WORK REQUIRED
Could you copy out the following lines word for word?
══ MATERIAL
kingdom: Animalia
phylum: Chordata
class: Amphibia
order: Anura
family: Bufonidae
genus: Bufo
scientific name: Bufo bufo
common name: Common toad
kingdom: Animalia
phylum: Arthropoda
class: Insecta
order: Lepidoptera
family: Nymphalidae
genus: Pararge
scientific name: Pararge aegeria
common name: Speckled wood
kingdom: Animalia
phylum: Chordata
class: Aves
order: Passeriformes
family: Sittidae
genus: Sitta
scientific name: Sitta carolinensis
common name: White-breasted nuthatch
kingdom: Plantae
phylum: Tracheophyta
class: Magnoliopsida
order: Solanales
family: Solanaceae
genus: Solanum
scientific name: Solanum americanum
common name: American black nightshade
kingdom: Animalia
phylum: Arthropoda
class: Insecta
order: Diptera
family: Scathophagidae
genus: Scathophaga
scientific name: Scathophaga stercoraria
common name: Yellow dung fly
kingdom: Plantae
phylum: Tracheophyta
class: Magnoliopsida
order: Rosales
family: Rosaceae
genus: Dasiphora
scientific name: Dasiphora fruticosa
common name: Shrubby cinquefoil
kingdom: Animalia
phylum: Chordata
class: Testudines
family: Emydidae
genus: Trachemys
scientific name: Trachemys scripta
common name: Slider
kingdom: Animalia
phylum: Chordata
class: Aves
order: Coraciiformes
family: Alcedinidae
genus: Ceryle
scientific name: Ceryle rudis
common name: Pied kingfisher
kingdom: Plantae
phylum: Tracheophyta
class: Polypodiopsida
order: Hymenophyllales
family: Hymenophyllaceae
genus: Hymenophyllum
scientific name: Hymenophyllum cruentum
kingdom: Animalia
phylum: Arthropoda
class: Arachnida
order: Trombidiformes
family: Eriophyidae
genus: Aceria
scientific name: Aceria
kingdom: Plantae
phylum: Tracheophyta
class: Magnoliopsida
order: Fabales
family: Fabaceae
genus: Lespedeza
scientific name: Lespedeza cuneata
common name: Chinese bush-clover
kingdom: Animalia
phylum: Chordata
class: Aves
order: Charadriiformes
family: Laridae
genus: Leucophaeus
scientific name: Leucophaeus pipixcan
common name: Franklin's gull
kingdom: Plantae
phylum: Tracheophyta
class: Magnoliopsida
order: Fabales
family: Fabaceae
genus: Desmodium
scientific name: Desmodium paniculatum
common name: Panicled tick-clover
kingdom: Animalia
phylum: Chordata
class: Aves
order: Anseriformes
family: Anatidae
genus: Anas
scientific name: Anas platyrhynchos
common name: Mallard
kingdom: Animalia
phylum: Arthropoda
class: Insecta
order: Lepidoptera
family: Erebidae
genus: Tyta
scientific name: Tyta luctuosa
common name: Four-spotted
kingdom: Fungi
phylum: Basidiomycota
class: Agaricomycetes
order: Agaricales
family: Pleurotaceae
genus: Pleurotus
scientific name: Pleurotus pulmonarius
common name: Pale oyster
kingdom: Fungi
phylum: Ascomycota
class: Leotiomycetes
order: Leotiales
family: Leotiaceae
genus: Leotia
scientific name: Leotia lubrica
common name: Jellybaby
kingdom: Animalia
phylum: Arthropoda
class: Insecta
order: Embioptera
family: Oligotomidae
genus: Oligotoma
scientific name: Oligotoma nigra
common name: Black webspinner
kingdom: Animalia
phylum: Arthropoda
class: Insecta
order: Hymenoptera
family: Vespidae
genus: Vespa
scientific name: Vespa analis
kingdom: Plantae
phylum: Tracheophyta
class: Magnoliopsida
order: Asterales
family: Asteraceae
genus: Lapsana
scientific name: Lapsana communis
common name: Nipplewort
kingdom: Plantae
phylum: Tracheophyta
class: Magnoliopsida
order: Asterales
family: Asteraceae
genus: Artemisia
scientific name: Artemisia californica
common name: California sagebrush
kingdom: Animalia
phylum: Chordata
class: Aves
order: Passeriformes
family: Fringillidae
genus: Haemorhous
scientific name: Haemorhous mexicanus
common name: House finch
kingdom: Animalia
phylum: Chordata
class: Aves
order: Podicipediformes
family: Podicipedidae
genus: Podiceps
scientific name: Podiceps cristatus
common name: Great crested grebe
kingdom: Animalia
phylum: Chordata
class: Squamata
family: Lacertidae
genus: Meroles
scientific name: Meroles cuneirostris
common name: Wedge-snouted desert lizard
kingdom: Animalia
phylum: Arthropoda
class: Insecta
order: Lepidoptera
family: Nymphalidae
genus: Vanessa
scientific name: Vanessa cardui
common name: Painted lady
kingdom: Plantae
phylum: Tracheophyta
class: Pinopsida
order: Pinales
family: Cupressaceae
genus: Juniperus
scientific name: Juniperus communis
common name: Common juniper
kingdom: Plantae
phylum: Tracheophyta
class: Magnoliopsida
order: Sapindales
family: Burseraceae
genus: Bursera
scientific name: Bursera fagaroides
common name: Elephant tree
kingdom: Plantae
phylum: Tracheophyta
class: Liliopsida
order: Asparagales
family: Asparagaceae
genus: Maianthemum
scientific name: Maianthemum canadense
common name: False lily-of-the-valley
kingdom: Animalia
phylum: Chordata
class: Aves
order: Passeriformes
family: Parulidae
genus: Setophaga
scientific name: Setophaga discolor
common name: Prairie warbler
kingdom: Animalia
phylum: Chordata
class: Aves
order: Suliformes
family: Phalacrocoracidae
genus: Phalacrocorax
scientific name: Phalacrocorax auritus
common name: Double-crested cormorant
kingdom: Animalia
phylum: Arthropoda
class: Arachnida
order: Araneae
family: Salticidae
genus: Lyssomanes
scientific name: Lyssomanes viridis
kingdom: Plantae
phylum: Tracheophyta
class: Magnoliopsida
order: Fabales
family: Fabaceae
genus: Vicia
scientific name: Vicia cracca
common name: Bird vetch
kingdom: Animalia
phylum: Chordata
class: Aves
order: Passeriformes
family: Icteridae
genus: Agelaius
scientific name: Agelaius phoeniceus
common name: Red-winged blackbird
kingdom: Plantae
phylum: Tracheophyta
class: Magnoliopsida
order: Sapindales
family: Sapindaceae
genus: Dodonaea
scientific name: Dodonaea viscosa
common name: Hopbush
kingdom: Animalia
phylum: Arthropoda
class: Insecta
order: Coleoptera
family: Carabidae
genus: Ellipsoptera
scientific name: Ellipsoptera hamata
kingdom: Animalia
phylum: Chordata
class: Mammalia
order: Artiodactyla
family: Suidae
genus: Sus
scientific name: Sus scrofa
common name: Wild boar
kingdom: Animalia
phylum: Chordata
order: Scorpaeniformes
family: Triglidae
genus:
════
ANSWER FOR THE TASK
kingdom: Animalia
phylum: Chordata
class: Amphibia
order: Anura
family: Bufonidae
genus: Bufo
scientific name: Bufo bufo
common name: Common toad
kingdom: Animalia
phylum: Arthropoda
class: Insecta
order: Lepidoptera
family: Nymphalidae
genus: Pararge
scientific name: Pararge aegeria
common name: Speckled wood
kingdom: Animalia
phylum: Chordata
class: Aves
order: Passeriformes
family: Sittidae
genus: Sitta
scientific name: Sitta carolinensis
common name: White-breasted nuthatch
kingdom: Plantae
phylum: Tracheophyta
class: Magnoliopsida
order: Solanales
family: Solanaceae
genus: Solanum
scientific name: Solanum americanum
common name: American black nightshade
kingdom: Animalia
phylum: Arthropoda
class: Insecta
order: Diptera
family: Scathophagidae
genus: Scathophaga
scientific name: Scathophaga stercoraria
common name: Yellow dung fly
kingdom: Plantae
phylum: Tracheophyta
class: Magnoliopsida
order: Rosales
family: Rosaceae
genus: Dasiphora
scientific name: Dasiphora fruticosa
common name: Shrubby cinquefoil
kingdom: Animalia
phylum: Chordata
class: Testudines
family: Emydidae
genus: Trachemys
scientific name: Trachemys scripta
common name: Slider
kingdom: Animalia
phylum: Chordata
class: Aves
order: Coraciiformes
family: Alcedinidae
genus: Ceryle
scientific name: Ceryle rudis
common name: Pied kingfisher
kingdom: Plantae
phylum: Tracheophyta
class: Polypodiopsida
order: Hymenophyllales
family: Hymenophyllaceae
genus: Hymenophyllum
scientific name: Hymenophyllum cruentum
kingdom: Animalia
phylum: Arthropoda
class: Arachnida
order: Trombidiformes
family: Eriophyidae
genus: Aceria
scientific name: Aceria
kingdom: Plantae
phylum: Tracheophyta
class: Magnoliopsida
order: Fabales
family: Fabaceae
genus: Lespedeza
scientific name: Lespedeza cuneata
common name: Chinese bush-clover
kingdom: Animalia
phylum: Chordata
class: Aves
order: Charadriiformes
family: Laridae
genus: Leucophaeus
scientific name: Leucophaeus pipixcan
common name: Franklin's gull
kingdom: Plantae
phylum: Tracheophyta
class: Magnoliopsida
order: Fabales
family: Fabaceae
genus: Desmodium
scientific name: Desmodium paniculatum
common name: Panicled tick-clover
kingdom: Animalia
phylum: Chordata
class: Aves
order: Anseriformes
family: Anatidae
genus: Anas
scientific name: Anas platyrhynchos
common name: Mallard
kingdom: Animalia
phylum: Arthropoda
class: Insecta
order: Lepidoptera
family: Erebidae
genus: Tyta
scientific name: Tyta luctuosa
common name: Four-spotted
kingdom: Fungi
phylum: Basidiomycota
class: Agaricomycetes
order: Agaricales
family: Pleurotaceae
genus: Pleurotus
scientific name: Pleurotus pulmonarius
common name: Pale oyster
kingdom: Fungi
phylum: Ascomycota
class: Leotiomycetes
order: Leotiales
family: Leotiaceae
genus: Leotia
scientific name: Leotia lubrica
common name: Jellybaby
kingdom: Animalia
phylum: Arthropoda
class: Insecta
order: Embioptera
family: Oligotomidae
genus: Oligotoma
scientific name: Oligotoma nigra
common name: Black webspinner
kingdom: Animalia
phylum: Arthropoda
class: Insecta
order: Hymenoptera
family: Vespidae
genus: Vespa
scientific name: Vespa analis
kingdom: Plantae
phylum: Tracheophyta
class: Magnoliopsida
order: Asterales
family: Asteraceae
genus: Lapsana
scientific name: Lapsana communis
common name: Nipplewort
kingdom: Plantae
phylum: Tracheophyta
class: Magnoliopsida
order: Asterales
family: Asteraceae
genus: Artemisia
scientific name: Artemisia californica
common name: California sagebrush
kingdom: Animalia
phylum: Chordata
class: Aves
order: Passeriformes
family: Fringillidae
genus: Haemorhous
scientific name: Haemorhous mexicanus
common name: House finch
kingdom: Animalia
phylum: Chordata
class: Aves
order: Podicipediformes
family: Podicipedidae
genus: Podiceps
scientific name: Podiceps cristatus
common name: Great crested grebe
kingdom: Animalia
phylum: Chordata
class: Squamata
family: Lacertidae
genus: Meroles
scientific name: Meroles cuneirostris
common name: Wedge-snouted desert lizard
kingdom: Animalia
phylum: Arthropoda
class: Insecta
order: Lepidoptera
family: Nymphalidae
genus: Vanessa
scientific name: Vanessa cardui
common name: Painted lady
kingdom: Plantae
phylum: Tracheophyta
class: Pinopsida
order: Pinales
family: Cupressaceae
genus: Juniperus
scientific name: Juniperus communis
common name: Common juniper
kingdom: Plantae
phylum: Tracheophyta
class: Magnoliopsida
order: Sapindales
family: Burseraceae
genus: Bursera
scientific name: Bursera fagaroides
common name: Elephant tree
kingdom: Plantae
phylum: Tracheophyta
class: Liliopsida
order: Asparagales
family: Asparagaceae
genus: Maianthemum
scientific name: Maianthemum canadense
common name: False lily-of-the-valley
kingdom: Animalia
phylum: Chordata
class: Aves
order: Passeriformes
family: Parulidae
genus: Setophaga
scientific name: Setophaga discolor
common name: Prairie warbler
kingdom: Animalia
phylum: Chordata
class: Aves
order: Suliformes
family: Phalacrocoracidae
genus: Phalacrocorax
scientific name: Phalacrocorax auritus
common name: Double-crested cormorant
kingdom: Animalia
phylum: Arthropoda
class: Arachnida
order: Araneae
family: Salticidae
genus: Lyssomanes
scientific name: Lyssomanes viridis
kingdom: Plantae
phylum: Tracheophyta
class: Magnoliopsida
order: Fabales
family: Fabaceae
genus: Vicia
scientific name: Vicia cracca
common name: Bird vetch
kingdom: Animalia
phylum: Chordata
class: Aves
order: Passeriformes
family: Icteridae
genus: Agelaius
scientific name: Agelaius phoeniceus
common name: Red-winged blackbird
kingdom: Plantae
phylum: Tracheophyta
class: Magnoliopsida
order: Sapindales
family: Sapindaceae
genus: Dodonaea
scientific name: Dodonaea viscosa
common name: Hopbush
kingdom: Animalia
phylum: Arthropoda
class: Insecta
order: Coleoptera
family: Carabidae
genus: Ellipsoptera
scientific name: Ellipsoptera hamata
kingdom: Animalia
phylum: Chordata
class: Mammalia
order: Artiodactyla
family: Suidae
genus: Sus
scientific name: Sus scrofa
common name: Wild boar
kingdom: Animalia
phylum: Chordata
order: Scorpaeniformes
family: Triglidae
genus:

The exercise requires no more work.